Nicholas stood for a moment, not certain what he was supposed to do with that. “I should be going.”
“I’ll call about that lunch,” she said, as if his agreement were a given.
He offered her a polite nod, and then headed back to his own office where he finished up a couple of letters and then decided to leave early. It was the first evening since he’d started that he’d left the office before seven.
He didn’t let himself admit why he was doing so today until he’d reached his car in the parking garage. He’d thought about Audrey Colby countless times since New Year’s Eve and had given himself as many lectures on the foolishness of it. Seeing her this morning had caught him off guard. His imagination had not favorably enhanced his memory of her. It had been accurate in every detail. She was as beautiful as he remembered.
He’d had a hard time concentrating on the Fralin deposition that afternoon. He kept seeing Audrey’s face, smelling the soft scent of her hair when he’d walked past her on his way out the door.
She was a married woman. And not only that, but married to the biggest client represented by his new law firm. Still, he could not deny that he was leaving early for one reason. He hoped that Jonathan wouldn’t be home yet. And that Audrey would be the one to answer the door.
NICHOLAS STOPPED his car outside the Colby house. Impressive would have been understating it. It was one of the bigger houses in a neighborhood of hotel-size homes. But instead of the sta
tely mansion he’d expected, the house had a cool, modern look, wings jutting off in every direction, enormous windows. Very Architectural Digest.
Manila envelope in hand, he got out and rang the doorbell, wishing with sudden good sense that he’d let Ross’s secretary drop it off.
Until Audrey opened the door.
He didn’t say anything for several seconds. His voice had escaped him. Dressed in khaki pants and an oversize wool sweater, she looked up at him with a surprised expression, her eyes taking him immediate prisoner.
“Hello again,” he said.
“Mr. Wakefield.” Her voice was cool and less than welcoming.
“Ross asked me to drop this off for Jonathan.”
She took the proferred envelope from him, not quite meeting his gaze. “Thank you. I’m sure he’ll appreciate it.”
For a few awkward moments, they stood silent in the winter darkness. “I wondered about your resolution,” he finally said. “How’s it going?”
“On track so far.”
When she didn’t ask the same of him, he said, “Yeah, me, too. But then I usually do all right the first week. You know, to the gym every night, chains on the refrigerator.”

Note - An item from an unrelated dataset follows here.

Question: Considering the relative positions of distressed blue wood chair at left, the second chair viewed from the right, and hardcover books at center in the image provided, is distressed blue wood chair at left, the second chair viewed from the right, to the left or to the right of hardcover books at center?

Again, they fell silent, and he was hit with the same feeling he’d had the night of the Websters’ party. He was aware of the vulnerability hidden behind the wall of reserve surrounding her. Her eyes again were the giveaway. They were wary and evasive, in the way of a person whose trust in the world around them has been permanently damaged.
A sudden need for self-preservation made him say, “Well. I’d better get going.”
“Good night then.” She stepped back to close the door and dropped the envelope. The edge hadn’t been sealed, and the papers inside slid onto the brick entrance. She bent over to pick them up. He dropped down to help her. The neckline of her sweater fell to the side of her shoulder, revealing a glimpse of smooth white skin marred by a horrible blue bruise.
His hands fell still on the papers, and he stared at her shoulder, unable to take his eyes away.